- [POLECENIA]:
1. Na kiedy, według dyskusji o dodatku Lonesome Road, zapowiedziano wydanie GOTY?
2. Pokaż każdy wiersz rekordów, w którym występuje ciąg „kern”.

Fallout: New Vegas - Lonesome Road | PC
Pierwszy!!!
Kiedy będą GOTY?
Pewnie wtedy, gdy:
a) skończą robić dodatki
b) podstawka New Vegas przestanie się sprzedawać :P
GOTY zapowiedzieli na początek stycznia 2013 roku :C
Tyle mam czekać? O Jesssuss!
Ten dodatek w ogóle wyszedł? W Media nie widziałem. W Empiku też nie. Nawet na torrentach sprawdzałem (jako indykator istnienia) - nawet tam tylko dwa linki i niby "fake" w komentarzach pisało. Premiera miałą być 20 i zastanawiam się co z tym fartem...
Dziwna sprawa z tym dodatkiem, bo na Steam też nie ma o nim żadnej informacji... Ja i tak czekam na GOTY.
No ja właśnie skończyłem Lonesome Road no i muszę powiedzieć, że to najkrótsze DLC ze wszystkich jakie wydano do New Vegas. Spodziewałem się większej lokacji coś w stylu Point Lookout z Fallout 3. Ale za to niektóre widoki w kanionach wyglądaja ciekawie. Mało jest też questów w zasadzie tylko główne gdyż żadnego pobocznego nie odkryłem. W finalnej walce powiem że było dość ciężko. Moja klasyfikacja dodatków do New Vegas po ich ukończeniu przedstawia się nastepująco od 4 do 1 miejsca wraz z oceną Dead Money 4.5, Lonesome road 6.0, Old World Blues 7.5, Honest Hearts 8.0.
Gordon mam pytanie: Jakim cudem udało ci się zagrać skoro to DLC nie jest jeszcze dostępne dla nas ? (Jeżeli chodzi o wersje na konsole to pytania nie było). No i oczywiście, odzewu od Cenegi nie ma, kiedy ma być to DLC dostępne.
Nie mogę się doczekać gotye. Mam nadzieję że nie będzie trzeba kupować wersji angielskiej...
R.Daret-----> Dla nas nie ale dla innych już tak więc po prostu z tego skorzystałem.

(Wiersze zbioru danych)
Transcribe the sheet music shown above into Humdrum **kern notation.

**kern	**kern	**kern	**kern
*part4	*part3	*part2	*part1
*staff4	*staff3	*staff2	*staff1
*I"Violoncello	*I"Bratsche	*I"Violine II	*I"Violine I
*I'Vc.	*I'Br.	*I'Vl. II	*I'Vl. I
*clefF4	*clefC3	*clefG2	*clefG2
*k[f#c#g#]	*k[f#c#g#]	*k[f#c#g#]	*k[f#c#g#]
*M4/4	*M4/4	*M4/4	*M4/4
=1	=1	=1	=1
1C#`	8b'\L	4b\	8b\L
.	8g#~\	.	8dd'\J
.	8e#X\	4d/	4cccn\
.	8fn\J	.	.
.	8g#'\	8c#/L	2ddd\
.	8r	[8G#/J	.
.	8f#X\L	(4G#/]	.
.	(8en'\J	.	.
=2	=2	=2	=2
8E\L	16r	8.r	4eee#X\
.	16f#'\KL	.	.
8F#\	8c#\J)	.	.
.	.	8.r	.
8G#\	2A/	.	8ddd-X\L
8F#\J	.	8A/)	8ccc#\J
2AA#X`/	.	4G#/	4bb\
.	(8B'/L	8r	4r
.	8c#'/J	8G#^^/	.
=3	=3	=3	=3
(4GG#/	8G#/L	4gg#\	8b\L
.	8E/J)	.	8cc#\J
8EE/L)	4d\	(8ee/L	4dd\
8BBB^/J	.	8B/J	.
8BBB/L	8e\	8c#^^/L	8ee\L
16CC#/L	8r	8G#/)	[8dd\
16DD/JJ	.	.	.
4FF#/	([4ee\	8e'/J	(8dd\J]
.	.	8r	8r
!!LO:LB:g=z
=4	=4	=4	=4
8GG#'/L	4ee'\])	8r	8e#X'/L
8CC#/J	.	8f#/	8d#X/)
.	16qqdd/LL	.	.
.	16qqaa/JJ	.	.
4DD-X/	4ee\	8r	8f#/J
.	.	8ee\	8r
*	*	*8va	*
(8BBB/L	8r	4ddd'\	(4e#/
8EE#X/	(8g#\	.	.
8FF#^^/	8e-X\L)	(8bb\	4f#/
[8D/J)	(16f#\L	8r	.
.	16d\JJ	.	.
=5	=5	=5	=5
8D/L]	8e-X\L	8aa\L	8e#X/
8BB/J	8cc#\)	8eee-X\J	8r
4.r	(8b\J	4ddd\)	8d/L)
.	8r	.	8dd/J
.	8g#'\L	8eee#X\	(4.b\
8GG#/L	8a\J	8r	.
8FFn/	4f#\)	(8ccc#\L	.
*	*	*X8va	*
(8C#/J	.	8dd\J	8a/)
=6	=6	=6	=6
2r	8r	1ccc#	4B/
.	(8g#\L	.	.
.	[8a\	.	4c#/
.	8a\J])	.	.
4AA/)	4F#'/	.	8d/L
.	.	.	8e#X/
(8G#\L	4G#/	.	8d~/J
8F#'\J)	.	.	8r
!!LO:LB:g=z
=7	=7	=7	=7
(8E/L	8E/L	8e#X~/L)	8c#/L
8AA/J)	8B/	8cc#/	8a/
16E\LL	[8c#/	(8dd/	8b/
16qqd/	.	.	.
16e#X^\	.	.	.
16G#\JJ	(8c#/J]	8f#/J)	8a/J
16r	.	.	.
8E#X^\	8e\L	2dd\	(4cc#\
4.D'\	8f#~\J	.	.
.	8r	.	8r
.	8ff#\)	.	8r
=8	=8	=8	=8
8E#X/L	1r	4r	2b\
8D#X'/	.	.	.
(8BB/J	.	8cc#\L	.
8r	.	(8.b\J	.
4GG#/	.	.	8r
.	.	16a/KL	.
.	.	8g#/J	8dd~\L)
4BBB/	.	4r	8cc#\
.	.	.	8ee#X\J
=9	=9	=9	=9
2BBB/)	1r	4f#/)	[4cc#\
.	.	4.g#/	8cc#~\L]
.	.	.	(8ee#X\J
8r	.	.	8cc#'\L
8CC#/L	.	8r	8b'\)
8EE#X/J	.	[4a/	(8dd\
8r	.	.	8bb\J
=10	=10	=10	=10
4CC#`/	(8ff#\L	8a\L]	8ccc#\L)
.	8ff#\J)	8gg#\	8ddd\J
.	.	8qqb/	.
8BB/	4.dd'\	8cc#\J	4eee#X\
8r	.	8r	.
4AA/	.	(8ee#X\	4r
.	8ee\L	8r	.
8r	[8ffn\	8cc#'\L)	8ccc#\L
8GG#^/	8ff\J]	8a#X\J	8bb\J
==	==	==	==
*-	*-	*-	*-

- [ODPOWIEDZI]:
1. Na początek stycznia 2013 roku.

2.
Transcribe the sheet music shown above into Humdrum **kern notation.
**kern	**kern	**kern	**kern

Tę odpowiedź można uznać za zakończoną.